Plan for negative testing (or your customers will make the plan for you)
How much negative testing does your testing plan include? Good question.
Negative testing is a broad topic with plenty of coverage (so this is not a tutorial). I will cover the reasons why negative testing is important, impact of insufficient negative testing, and several practical recommendations.
Why negative testing is important
Negative testing – or actively seeking what does not work – allows all of us to witness how our software handles small or potentially serious problems without the customer seeing these problems or – worse – actually experiencing these problems.
Negative testing is much more than determining if the user entered a blank password or a password not meeting minimum security standards, i.e. length, character mix, and previous passwords used.
Since the topic of negative testing has been covered in detail by others, I will limit the discussion to 2 very important targets of negative testing (see Recommendations): state transitions and error handling.
Impact of insufficient negative testing
The biggest impact: customer’s confidence in your software. “If this simple functionality fails, what else may broken”.

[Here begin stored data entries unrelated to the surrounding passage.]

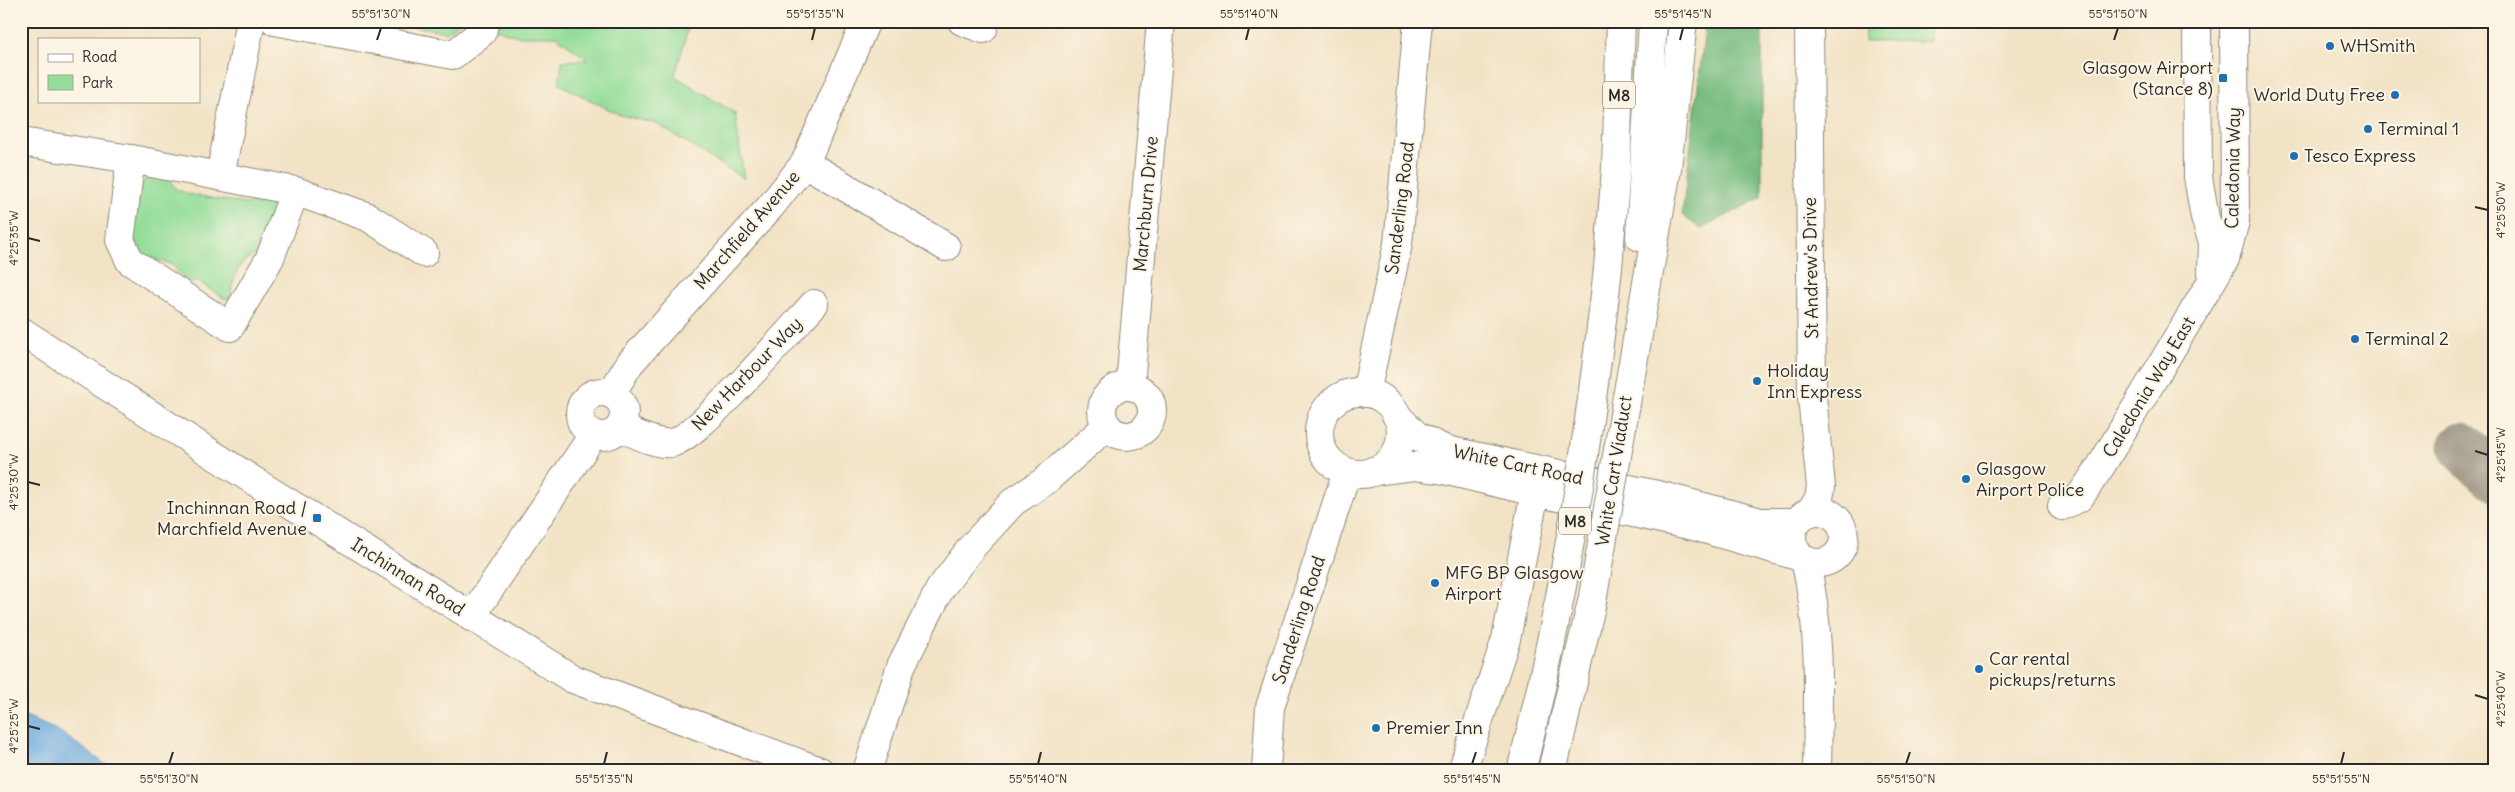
<svg xmlns="http://www.w3.org/2000/svg" width="2515" height="792" font-family="Delius,sans-serif">
<style>
.green{fill:#93dd98;stroke:#5f8462}
.forest{fill:#76bc80;stroke:#507456}
.water{fill:#70ace1;stroke:#4e6c86}
.lines{fill:none;stroke-linecap:round;stroke-linejoin:round}
.taxiway{stroke:#8e8778;stroke-width:49}
.minor-casing{stroke:#8e8778;stroke-width:30}
.highway-casing{stroke:#8e8778;stroke-width:30}
.minor{stroke:#fff;stroke-width:28}
.highway{stroke:#fff;stroke-width:28}
.highway-bridge-casing{stroke:#8e8778;stroke-width:30;stroke-linecap:butt}
.highway-bridge{stroke:#fff;stroke-width:28}
.ticks{fill:none;stroke:#2b2b2b;stroke-width:2}
.poi-dot{fill:#1f6fb2;stroke:#fcf5e5;stroke-width:2}
.labels{text-anchor:middle;stroke-width:4;stroke-linejoin:round;paint-order:stroke}
.shield{fill:#fcf5e5;stroke:#6a6863;stroke-width:1}
.shield-label{font-size:16px;font-weight:bold;fill:#2b2b2b}
.poi-label{font-size:18px;fill:#2b2b2b;stroke:#fcf5e5;text-anchor:start}
.street-label{font-size:18px;fill:#2b2b2b;stroke:#fcf5e5}
.neatline{fill:none;stroke:#2b2b2b;stroke-width:2}
.ticks-label{font-size:12px;text-anchor:middle;fill:#2b2b2b}
</style>
<rect width="100%" height="100%" fill="#fcf5e5"/>
<filter id="ink" filterUnits="userSpaceOnUse"><feTurbulence type="fractalNoise" baseFrequency=".02" numOctaves="2"/><feDisplacementMap in="SourceGraphic" scale="10" xChannelSelector="R" yChannelSelector="G"/><feConvolveMatrix kernelMatrix="1 2 1 2 8 2 1 2 1" color-interpolation-filters="sRGB"/></filter>
<filter id="wash" filterUnits="userSpaceOnUse"><feTurbulence type="fractalNoise" baseFrequency=".0096" numOctaves="4" result="noise"/><feDisplacementMap in="SourceGraphic" scale="20" xChannelSelector="R" yChannelSelector="G"/><feGaussianBlur stdDeviation="1.12" result="paint"/><feColorMatrix in="noise" values="0 0 0 0 0 0 0 0 0 0 0 0 0 0 0 0 0 1.4 0 .05"/><feComposite in="paint" operator="in"/></filter>
<g filter="url(#wash)">
<rect width="100%" height="100%" fill="#f2e3c6"/>
<g class="green">
<polygon points="384,21 462,21 446,32"/>
<polygon points="497,21 690,21 675,76 735,113 744,179 657,124 620,115 559,84 562,61 588,60 556,36 518,36 495,29"/>
<polygon points="1865,21 1874,21 1874,27 1930,27 1930,41 1865,42"/>
<path d="M150 176 169 179 176 189 188 194 246 204 263 199 273 206C271 219 270 236 263 248 259 254 253 256 247 259 235 267 233 285 230 298L225 299 199 282 188 283 172 265 144 255 132 234 141 183Z"/>
</g>
<polygon class="forest" points="1706,21 1762,21 1762,197 1701,229 1682,215"/>
<polygon class="water" points="21,715 59,731 115,771 21,771"/>
<g class="lines">
<polyline class="taxiway" points="2463,447 2494,476"/>
</g>
</g>
<g filter="url(#ink)">
<g class="lines">
<g class="minor-casing">
<g id="minor">
<polyline points="275,21 453,55 482,32 485,21"/>
<polyline points="962,21 983,29"/>
<polyline points="1809,21 1812,397 1821,487 1819,498 1811,512"/>
<polyline points="2197,21 2198,177 2205,218 2213,242 2212,273"/>
<polyline points="21,142 131,159"/>
<polygon points="131,159 295,191 270,258 230,327 130,261 120,240"/>
<polyline points="805,163 946,247"/>
<polyline points="220,176 251,21"/>
<polyline points="295,191 368,217 424,253"/>
<polyline points="21,331 265,488 573,679 820,771"/>
<polyline points="1130,386 1161,21"/>
<circle cx="1127" cy="411" r="25"/>
<circle cx="602" cy="414" r="22"/>
<circle cx="1360" cy="433" r="41"/>
<polyline points="1366,393 1398,244 1418,21"/>
<polyline points="611,394 630,363 771,206 805,163 866,21"/>
<polyline points="1396,415 1417,436 1446,450 1662,496 1761,522 1797,522"/>
<path d="M620 427C634 433 656 445 671 443 697 439 791 329 814 304"/>
<polyline points="1373,471 1414,466 1439,469 1535,492 1694,526 1801,557"/>
<polyline points="2062,506 2079,498 2101,466 2225,259 2235,221 2234,21"/>
<circle cx="1818" cy="537" r="26"/>
<path d="M1805 560C1822 629 1818 700 1817 771"/>
<polyline points="471,617 593,435"/>
<polyline points="867,771 901,666 940,589 971,548 1013,502 1045,481 1107,426"/>
<polyline points="1266,771 1270,707 1347,472"/>
<polyline points="1462,771 1506,639 1535,492"/>
</g>
</g>
<g class="highway-casing">
<g id="highway">
<polyline points="1640,237 1653,21"/>
<polyline points="1608,268 1616,168 1621,21"/>
<polyline points="1626,403 1667,169 1683,21"/>
</g>
</g>
<use href="#minor" class="minor"/>
<use href="#highway" class="highway"/>
<g class="highway-bridge-casing">
<g id="highway-bridge">
<path d="M1521 771C1564 605 1589 438 1608 268"/>
<polyline points="1552,771 1592,602 1626,403"/>
</g>
</g>
<use href="#highway-bridge" class="highway-bridge"/>
</g>
</g>
<path class="ticks" d="M377 40 381 28M812 40 815 28M1246 40 1249 28M1680 40 1683 28M2114 40 2118 28M2475 207 2488 210M28 238 40 241M2475 451 2488 455M28 482 40 485M2475 695 2488 699M28 726 40 729M169 764 173 752M604 764 607 752M1038 764 1041 752M1472 764 1476 752M1906 764 1910 752M2341 764 2344 752"/>
<g class="poi-dot">
<circle cx="2330" cy="46" r="5"/>
<rect x="2218" y="73" width="10" height="10" rx="2.5"/>
<circle cx="2395" cy="95" r="5"/>
<circle cx="2368" cy="129" r="5"/>
<circle cx="2294" cy="156" r="5"/>
<circle cx="2355" cy="339" r="5"/>
<circle cx="1757" cy="381" r="5"/>
<circle cx="1966" cy="479" r="5"/>
<rect x="312" y="513" width="10" height="10" rx="2.5"/>
<circle cx="1435" cy="583" r="5"/>
<circle cx="1979" cy="669" r="5"/>
<circle cx="1376" cy="728" r="5"/>
</g>
<g class="labels">
<g class="shield">
<rect x="1603" y="81.5" width="32" height="27" rx="4"/>
<rect x="1559" y="507.5" width="32" height="27" rx="4"/>
</g>
<g class="shield-label">
<text x="1619" y="101">M8</text>
<text x="1575" y="527">M8</text>
</g>
<g class="poi-label">
<text x="2340" y="52">WHSmith</text>
<text x="2213" y="74" text-anchor="end">Glasgow Airport<tspan x="2213" dy="21">(Stance 8)</tspan></text>
<text x="2385" y="101" text-anchor="end">World Duty Free</text>
<text x="2378" y="135">Terminal 1</text>
<text x="2304" y="162">Tesco Express</text>
<text x="2365" y="345">Terminal 2</text>
<text x="1767" y="377">Holiday<tspan x="1767" dy="21">Inn Express</tspan></text>
<text x="1976" y="475">Glasgow<tspan x="1976" dy="21">Airport Police</tspan></text>
<text x="307" y="514" text-anchor="end">Inchinnan Road /<tspan x="307" dy="21">Marchfield Avenue</tspan></text>
<text x="1445" y="579">MFG BP Glasgow<tspan x="1445" dy="21">Airport</tspan></text>
<text x="1989" y="665">Car rental<tspan x="1989" dy="21">pickups/returns</tspan></text>
<text x="1386" y="734">Premier Inn</text>
</g>
<g class="street-label">
<text transform="translate(2233 168) rotate(-89)" y="6">Caledonia Way</text>
<text transform="translate(1146 204) rotate(-85)" y="6">Marchburn Drive</text>
<text transform="translate(1400 208) rotate(-83)" y="6">Sanderling Road</text>
<text transform="translate(747 230) rotate(-49)" y="6">Marchfield Avenue</text>
<text transform="translate(1811 268) rotate(-91)" y="6">St Andrew's Drive</text>
<text transform="translate(747 374) rotate(-46)" y="6">New Harbour Way</text>
<text transform="translate(2149 387) rotate(-59)" y="6">Caledonia Way East</text>
<text transform="translate(1518 465) rotate(12)" y="6">White Cart Road</text>
<text transform="translate(1614 471) rotate(-81)" y="6">White Cart Viaduct</text>
<text transform="translate(408 577) rotate(32)" y="6">Inchinnan Road</text>
<text transform="translate(1299 620) rotate(-72)" y="6">Sanderling Road</text>
</g>
</g>
<rect width="2515" height="792" fill="none" stroke="#fcf5e5" stroke-width="55"/>
<rect x="38" y="38" width="162" height="65" fill="#fcf5e5" stroke="#a8a49b"/>
<rect x="48" y="54" width="25" height="8" fill="#ffffff" stroke="#a8a49b"/>
<text x="82" y="62" font-size="15" fill="#2b2b2b">Road</text>
<rect x="48" y="75" width="25" height="15" fill="#93dd98" stroke="#a8a49b"/>
<text x="82" y="88" font-size="15" fill="#2b2b2b">Park</text>
<rect x="28" y="28" width="2460" height="736" class="neatline"/>
<g class="ticks-label">
<text x="381" y="18">55°51'30"N</text>
<text x="815" y="18">55°51'35"N</text>
<text x="1249" y="18">55°51'40"N</text>
<text x="1683" y="18">55°51'45"N</text>
<text x="2118" y="18">55°51'50"N</text>
<text transform="translate(2501 210) rotate(-90)" y="4">4°25'50"W</text>
<text transform="translate(14 238) rotate(-90)" y="4">4°25'35"W</text>
<text transform="translate(2501 455) rotate(-90)" y="4">4°25'45"W</text>
<text transform="translate(14 482) rotate(-90)" y="4">4°25'30"W</text>
<text transform="translate(2501 699) rotate(-90)" y="4">4°25'40"W</text>
<text transform="translate(14 726) rotate(-90)" y="4">4°25'25"W</text>
<text x="169" y="783">55°51'30"N</text>
<text x="604" y="783">55°51'35"N</text>
<text x="1038" y="783">55°51'40"N</text>
<text x="1472" y="783">55°51'45"N</text>
<text x="1906" y="783">55°51'50"N</text>
<text x="2341" y="783">55°51'55"N</text>
</g>
</svg>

Some of the most difficult problems (that negative testing should include) are state transition failures. Imagine a new customer placing an order and then canceling it. The software fails to recognize order cancellation request, still accepts the order, ships a large item to the wrong address (because new customer registration process fails to detect a duplicate name), and charges customer’s credit card. In addition to software problems, there are now real business problems: shipment that should have never occurred, credit card charges that need to be reversed, scheduling pickup / return of a large item (could be very expensive) and incorrect customer information.
Recommendations
First – always include individuals responsible for creating and executing test scenarios as early as possible, especially during design activities. I suggest to identify applicable negative testing scenarios during the normal course of design discussions. Even the most elegant design will no longer seem elegant when a critical problem is discovered by a customer – and becomes critical enough to be solved yesterday. This customer will be very disappointed by the delays caused by complex testing procedures.
Rule 1: think of negative testing an another, essential element of the design process. Any design improved by testing considerations will save a lot of time later.
It’s important to note that planning negative tests usually requires more experienced testing engineers, especially if the target of negative testing is a series of dependent steps. For example, a batch interface between 2 systems can be seen as a collection of distinct functional components:
– Schedule / initiate data extraction from source system
– Process data extraction
– Apply transformation rules / create a new entity
– Stage
– Transmit
– Stage (again)
– Schedule / initiate update of the target system
– Verify & update logs
Every step of the above process will require some thought how to properly structure a negative testing scenario.
What happens when an empty file is generated? Does it mean that no transactions were found? Or – empty file means something unexpected took place?
What happens when the file is 8 times larger than previously anticipated? Will the update of the target system take an extra 8 hours? Is this acceptable?
Ensuring that errors receive proper attention (detection, logging) is also a part of negative testing. Every error is an opportunity to show to the customer how much we care if an error takes place. There is nothing more disappointing than a misleading error message. But – customers will appreciate accurate and descriptive error messages, even if the error occurred.
Rule 2: prioritize and plan specific negative testing scenarios based on the functional path of what’s being tested. Do not forget to include error management and error messages in negative testing scenarios.
Finally, always include additional time in design and testing activities for negative testing. I suggest to define specific negative user stores or use cases and include them in the project plan of choice. Plan, plan, and plan again … which brings us to the final Rule 3.
Rule 3: plan for negative testing or your customers will plan it for you. However in the latter instance you will no longer control the schedule.
From the front lines of building great software products 
150% agree with your statement about negative testing. It has to be planned in the cycle of development and include third parties if applicable. Questions : how do you capitalize on key learnings of negative testings from a project to another one ? Is it an internal activity or could it be outsourced ? Why ? Do you have examples of failure in the market due to unsufficient negative testings ? Isabelle
I do have to agree with the statement that you need senior QA people to create the negative testing stories/use cases during the design phase. Overall I have had limited success with QA people creating negative test scenarios during the design phase. The team has a tough time translating functional requirements into negative test cases without the software. (Some of this is due to my product being a very complicated database product with many data interrelationships.) What I have been doing is getting early releases while still in development phase and then having QA staff make their negative test cases at that time with a semi-functional product. I just plan for extra testing cycles upfront to handle bugs due to negative testing which end up being the majority of our bugs. I generally use history combined with the complexity of the feature to estimate how long QA process will take.